#### [Supplied passage]
-- Begin --

Most of these theorists are using ‘resentment’, ‘ressentiment’, or ‘expectations’ to describe the experience of disempowerment, of alienation from decisions and/or from their results, and of the attendant political action that follows from this feeling. So, subsequently in this article, when the term ‘resentment’ is used, or when gaps in ‘expectations’ are discussed, it is this kind of experience that is being referenced. If we follow these theorists, insofar as states are able to maintain legitimacy, they are also able to produce feelings of identification with decisions and outcomes, and to meet the expectations that subjects may have. Insofar as states struggle to maintain legitimacy, they produce feelings of alienation from decisions and outcomes, and they leave subjects’ expectations unmet.

Insofar as we are willing to accept this kind of account of legitimacy, we can establish that when we are dealing with resentment, we are potentially dealing with the beginning of a legitimacy problem. But this article has not yet done enough to show that the chronic legitimacy crisis features sufficient resentment to constitute a crisis of legitimacy per se. When subjects resent a decision because they disagree with it substantively, but accept it procedurally, they experience resentment, but that resentment will likely still come alongside stable, non-crisis political behaviour. Subjects who accept procedures cannot respond to a substantive defeat by moving to modify the procedures, because they by definition continue to accept those procedures. But once the resentment goes a bit deeper than this and extends to the procedures, crisis behaviour becomes possible. Resenting procedures can give rise to proposing and prioritising procedural reforms, while resenting substantive policies alone does not suffice for this. It is in this way that a particular form of resentment—resentment of procedures—gives rise to the politicisation of procedures and increased emphasis on procedural reforms that this article associates with the chronic crisis.

This clarifies the argument in two reciprocal ways. On the one hand, we can see where legitimacy fits into the chronic crisis. The kind of resentment Williams associates with rejecting the state also produces the behaviour associated with the chronic crisis. At the same time, we are able to use our understanding of crisis to revise Williams’ distinction between ‘reasonable resentment’ and the kind of resentment that results in a legitimacy problem. Williams (2005, p. 126) describes a reasonably resentful man this way:

He is reasonably resentful of what is happening to him, because he is being coerced against his will; and these are the complaints of someone who accepts, not only some political order, but this one.

The reasonably resentful man who accepts this political order is precluded from revolting against the state, but Williams’ explanation permits the reasonably resentful but order-accepting man to exist both under conditions I have described as ‘stable’ and under the conditions I have described as a ‘crisis’. Williams does not distinguish between the reasonably resentful man who accepts, not just the democratic order, but its particular procedures, and the reasonably resentful man who accepts the democratic order, but rejects some of its particular procedures, and targets them with procedural reforms. When he discusses whether the state’s order has been accepted or rejected his treatment is binary—either the order is accepted or it is not. I have complicated this binary by illustrating that there are cases where reasonable resentment coexists with both stability and chronic crisis. It is the fact that the chronic crisis is about resentment—that the losers who respond to losing by politicising procedures and proposing procedural reforms are resentful—that makes it a crisis of legitimacy.

-- End --

#### [Actions to take]
1. Can you output the passage on resentment and legitimacy word for word, starting at "He is reasonably" and ending at "but this one."?
2. Answer these questions from the passage on resentment and legitimacy:
(a) Whose description of a reasonably resentful man does the passage quote?
(b) What can resenting procedures give rise to that resenting substantive policies alone does not?
(c) What single word does the passage use for Williams' treatment of whether the state's order is accepted or rejected?
3. Could you carry the passage on resentment and legitimacy further, picking up after its final sentence?

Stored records

-- Begin --

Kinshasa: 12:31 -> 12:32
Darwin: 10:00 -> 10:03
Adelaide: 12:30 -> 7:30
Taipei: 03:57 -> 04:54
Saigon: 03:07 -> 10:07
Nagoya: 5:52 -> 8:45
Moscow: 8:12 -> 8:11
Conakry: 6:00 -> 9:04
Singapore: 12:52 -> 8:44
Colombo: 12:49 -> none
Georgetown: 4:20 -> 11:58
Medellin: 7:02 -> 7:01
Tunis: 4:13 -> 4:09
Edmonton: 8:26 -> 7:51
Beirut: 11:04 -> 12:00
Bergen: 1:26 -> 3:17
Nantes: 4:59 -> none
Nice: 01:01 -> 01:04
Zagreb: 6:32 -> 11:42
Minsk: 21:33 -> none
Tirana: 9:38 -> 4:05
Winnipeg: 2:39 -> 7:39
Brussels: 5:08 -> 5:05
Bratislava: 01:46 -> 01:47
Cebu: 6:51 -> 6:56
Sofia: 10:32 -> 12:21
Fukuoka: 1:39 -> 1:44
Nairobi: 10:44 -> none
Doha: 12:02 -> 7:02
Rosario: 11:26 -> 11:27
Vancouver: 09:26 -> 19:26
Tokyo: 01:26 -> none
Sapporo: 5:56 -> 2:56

-- End --
-- Begin --

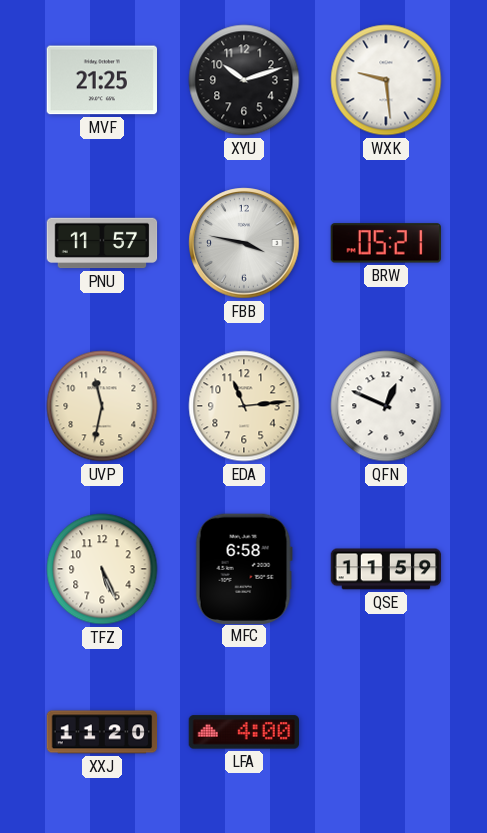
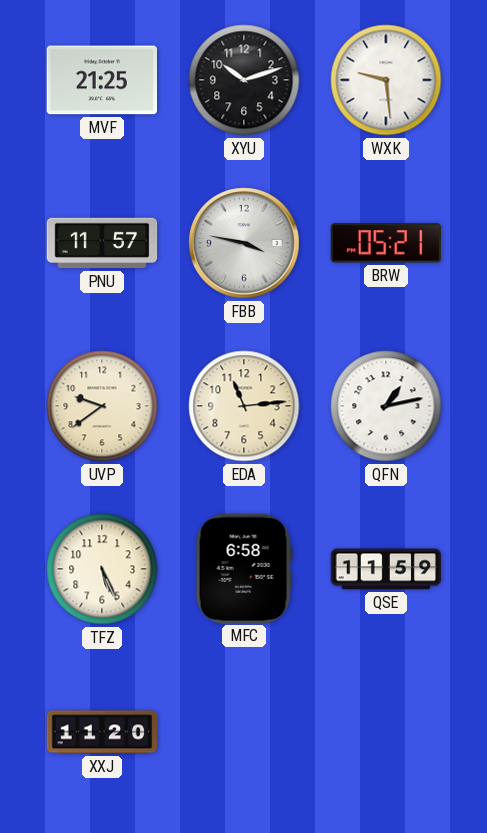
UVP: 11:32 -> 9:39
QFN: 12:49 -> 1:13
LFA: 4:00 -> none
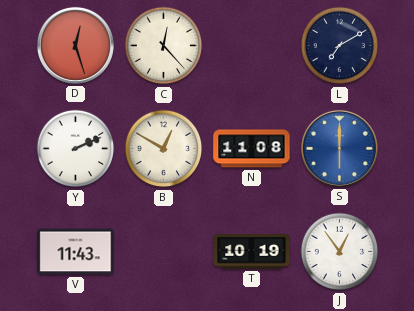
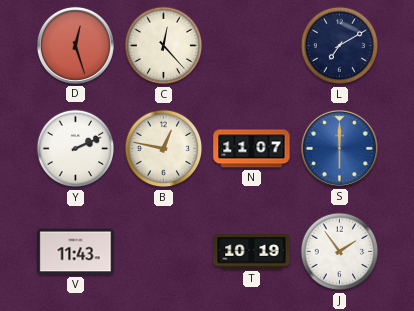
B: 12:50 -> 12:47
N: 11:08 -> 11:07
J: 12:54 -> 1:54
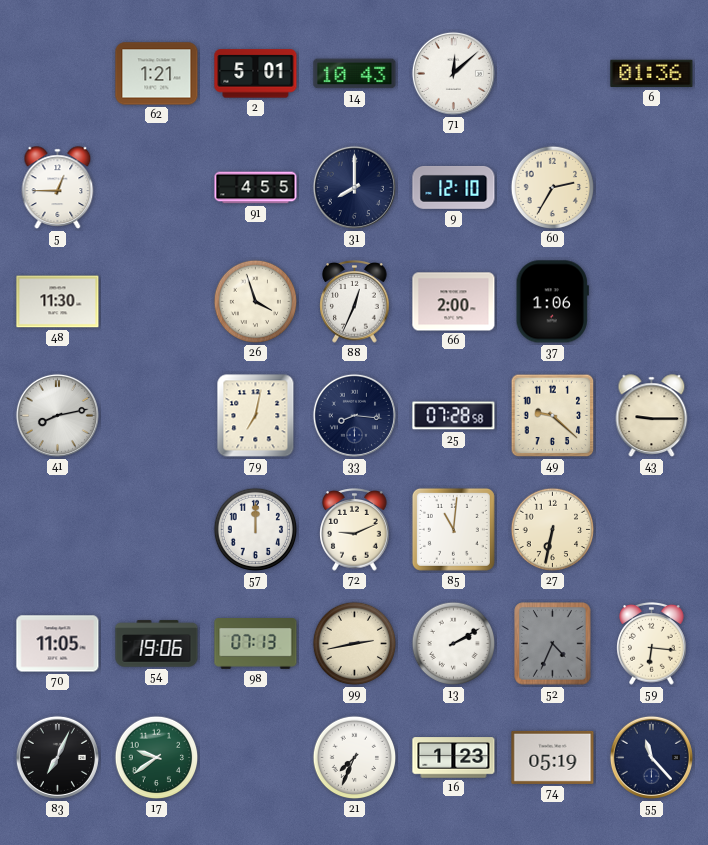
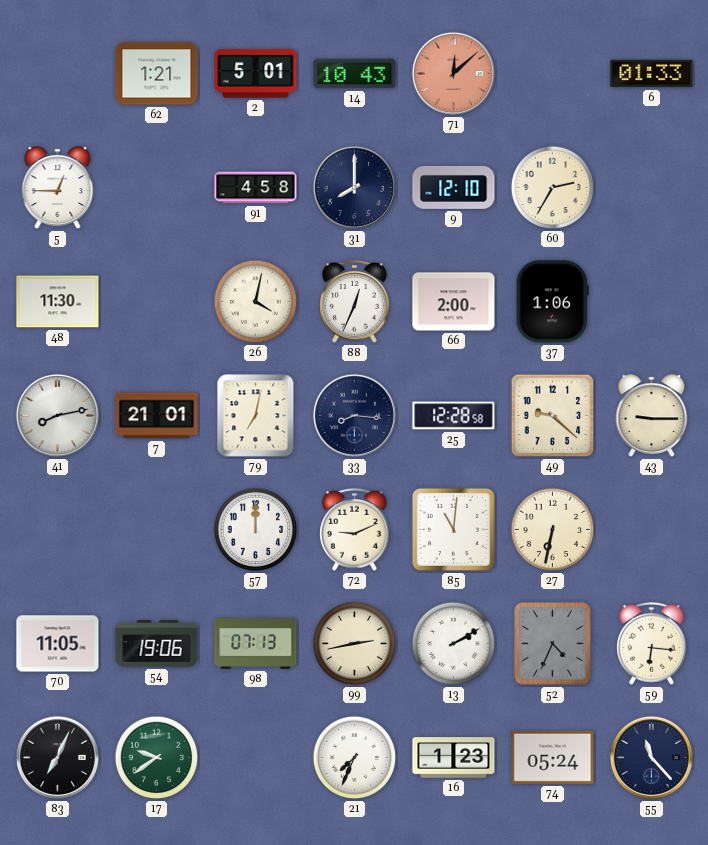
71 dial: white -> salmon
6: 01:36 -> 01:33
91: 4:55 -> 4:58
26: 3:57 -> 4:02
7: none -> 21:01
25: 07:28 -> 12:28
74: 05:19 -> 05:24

-- End --

#### [Answers by task]
1.
He is reasonably resentful of what is happening to him, because he is being coerced against his will; and these are the complaints of someone who accepts, not only some political order, but this one.

2.
(a) Williams's (2005, p. 126)
(b) Proposing procedural reforms and giving them priority
(c) Binary

3.
We see just how distinctive this kind of crisis is when we contrast it with other circumstances in which procedures are modified, but in the absence of resentment. Take for instance Runciman’s (2018, pp. 157–158) discussion of the impact of Facebook and Mark Zuckerberg. Zuckerberg is not described as resentful, but as an unintentional reformer:

Facebook—starting with Zuckerberg—has expressed genuine surprise at discovering how its technology can be used to spread fake news. The architects of its system are stumbling across its pitfalls with the rest of us. There is every reason to believe Zuckerberg when he says he wants to make the manipulation stop. He didn’t intend for it to happen. That’s the problem: no one did. It is just a side effect of being in the advertising business.

Insofar as Facebook has changed democratic procedures, it has done this by accident, rather than as a deliberate political response to feelings of resentment. The reforms to democratic procedures that Facebook brings about are incidental—they are not the result of a legitimacy crisis. These accidental reforms might cause or contribute to a legitimacy crisis in reaction to the conditions the reforms create. We might find what Facebook has done to be delegitimating, and we might set about attempting to reform our procedures to correct for Facebook’s influence. But here Facebook’s accidental reforms cause the legitimacy crisis and are not caused by it. This means that the mere fact of procedural change is not sufficient to conclusively establish the existence of a legitimacy crisis. These reforms must be a political priority due to resentment. They must be deliberate reforms rather than accidental reforms.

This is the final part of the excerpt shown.